Tarefa a fazer:
Na crítica sobre o livro "A Caixa", com que câmera Marie fotografa tudo ao seu redor?

Folha de S. Paulo


Crítica: Em texto preciso, Günter Grass enaltece as deficiências morais

Anunciado como a segunda parte da trilogia autobiográfica do premiado Günter Grass, "A Caixa: Histórias da Câmara Escura" trata à primeira vista de um relato sobre a vida de um pai da perspectiva de seus oito filhos.

Porém, já no primeiro parágrafo, um narrador em terceira pessoa anuncia o tipo de exposição a que o pai será submetido: seus filhos devem falar sem a intenção de poupá-lo, embora sejam inventados pelo pai e se expressem "de acordo com as suas palavras".

Sentados diante de um gravador, os filhos revolvem lembranças da infância, que os conduzem à figura misteriosa de Marie, inseparável companheira do pai, a quem cabe fotografar tudo ao seu redor com uma Agfa-Box 54.

Divulgação
Gravura que compõe o romance, assinada por Günter Grass
Gravura que compõe o romance, assinada por Günter Grass

Como sugere o título, são essas fotografias a matéria da memória dos filhos. Mas não se trata de fotos como as conhecemos. Nomeada por todos de "a caixa", sua câmera onividente produz imagens capazes de ver o passado, prever o futuro e revelar desejos da pessoa fotografada.

Entradas fornecidas:
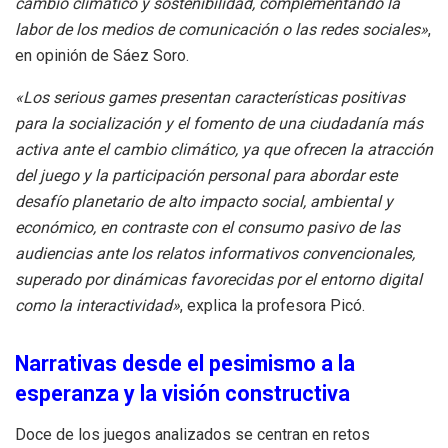
cambio climático y sostenibilidad, complementando la
labor de los medios de comunicación o las redes sociales»
,
en opinión de Sáez Soro.
«Los serious games presentan características positivas
para la socialización y el fomento de una ciudadanía más
activa ante el cambio climático, ya que ofrecen la atracción
del juego y la participación personal para abordar este
desafío planetario de alto impacto social, ambiental y
económico, en contraste con el consumo pasivo de las
audiencias ante los relatos informativos convencionales,
superado por dinámicas favorecidas por el entorno digital
como la interactividad»
, explica la profesora Picó.
Narrativas desde el pesimismo a la
esperanza y la visión constructiva
Doce de los juegos analizados se centran en retos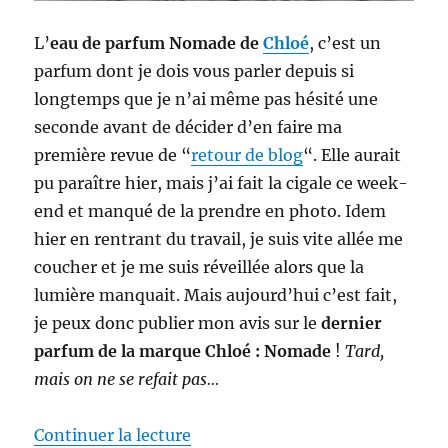
L’
eau de parfum Nomade de
Chloé
, c’est un
parfum dont je dois vous parler depuis si
longtemps que je n’ai même pas hésité une
seconde avant de décider d’en faire ma
première revue de “
retour de blog
“. Elle aurait
pu paraître hier, mais j’ai fait la cigale ce week-
end et manqué de la prendre en photo. Idem
hier en rentrant du travail, je suis vite allée me
coucher et je me suis réveillée alors que la
lumière manquait. Mais aujourd’hui c’est fait,
je peux donc publier mon avis sur le
dernier
parfum de la marque Chloé : Nomade
!
Tard,
mais on ne se refait pas…
de « Parfum # 30 : Eau de parf
Continuer la lecture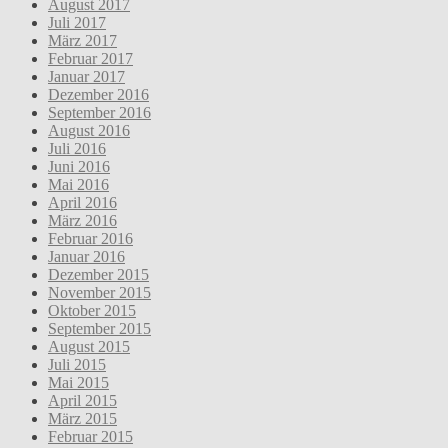
August 2017
Juli 2017
März 2017
Februar 2017
Januar 2017
Dezember 2016
September 2016
August 2016
Juli 2016
Juni 2016
Mai 2016
April 2016
März 2016
Februar 2016
Januar 2016
Dezember 2015
November 2015
Oktober 2015
September 2015
August 2015
Juli 2015
Mai 2015
April 2015
März 2015
Februar 2015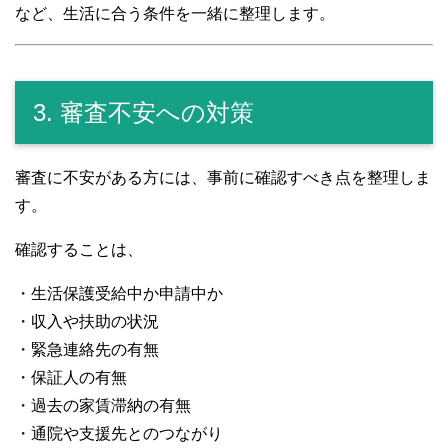
など、生活に合う条件を一緒に整理します。
3. 審査不安への対策
審査に不安がある方には、事前に確認すべき点を整理しま
す。
確認することは、
・生活保護受給中か申請中か
・収入や扶助の状況
・緊急連絡先の有無
・保証人の有無
・過去の家賃滞納の有無
・通院や支援先とのつながり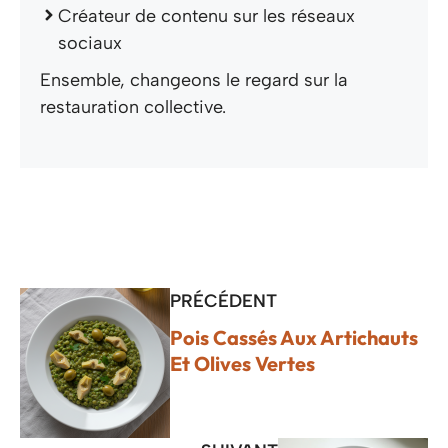
Créateur de contenu sur les réseaux
sociaux
Ensemble, changeons le regard sur la
restauration collective.
PRÉCÉDENT
Pois Cassés Aux Artichauts
Et Olives Vertes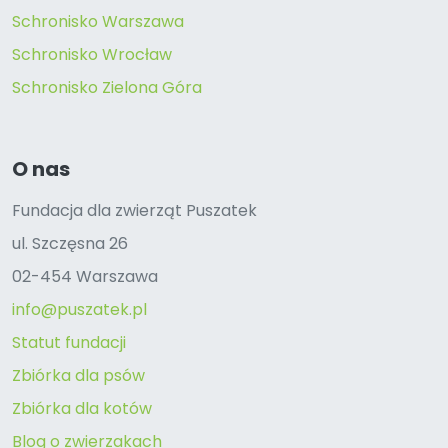
Schronisko Warszawa
Schronisko Wrocław
Schronisko Zielona Góra
O nas
Fundacja dla zwierząt Puszatek
ul. Szczęsna 26
02-454 Warszawa
info@puszatek.pl
Statut fundacji
Zbiórka dla psów
Zbiórka dla kotów
Blog o zwierzakach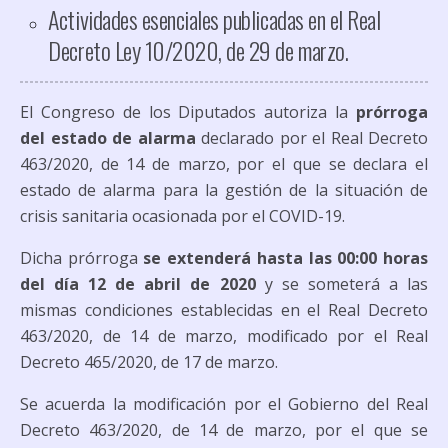
Actividades esenciales publicadas en el Real
Decreto Ley 10/2020, de 29 de marzo.
El Congreso de los Diputados autoriza la
prórroga
del estado de alarma
declarado por el Real Decreto
463/2020, de 14 de marzo, por el que se declara el
estado de alarma para la gestión de la situación de
crisis sanitaria ocasionada por el COVID-19.
Dicha prórroga
se extenderá hasta las 00:00 horas
del día 12 de abril de 2020
y se someterá a las
mismas condiciones establecidas en el Real Decreto
463/2020, de 14 de marzo, modificado por el Real
Decreto 465/2020, de 17 de marzo.
Se acuerda la modificación por el Gobierno del Real
Decreto 463/2020, de 14 de marzo, por el que se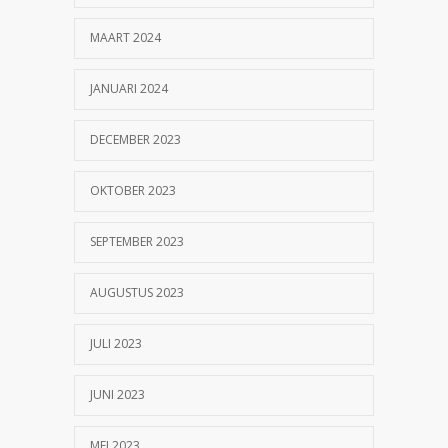
MAART 2024
JANUARI 2024
DECEMBER 2023
OKTOBER 2023
SEPTEMBER 2023
AUGUSTUS 2023
JULI 2023
JUNI 2023
MEI 2023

Resposta da tarefa:
Com uma Agfa-Box 54.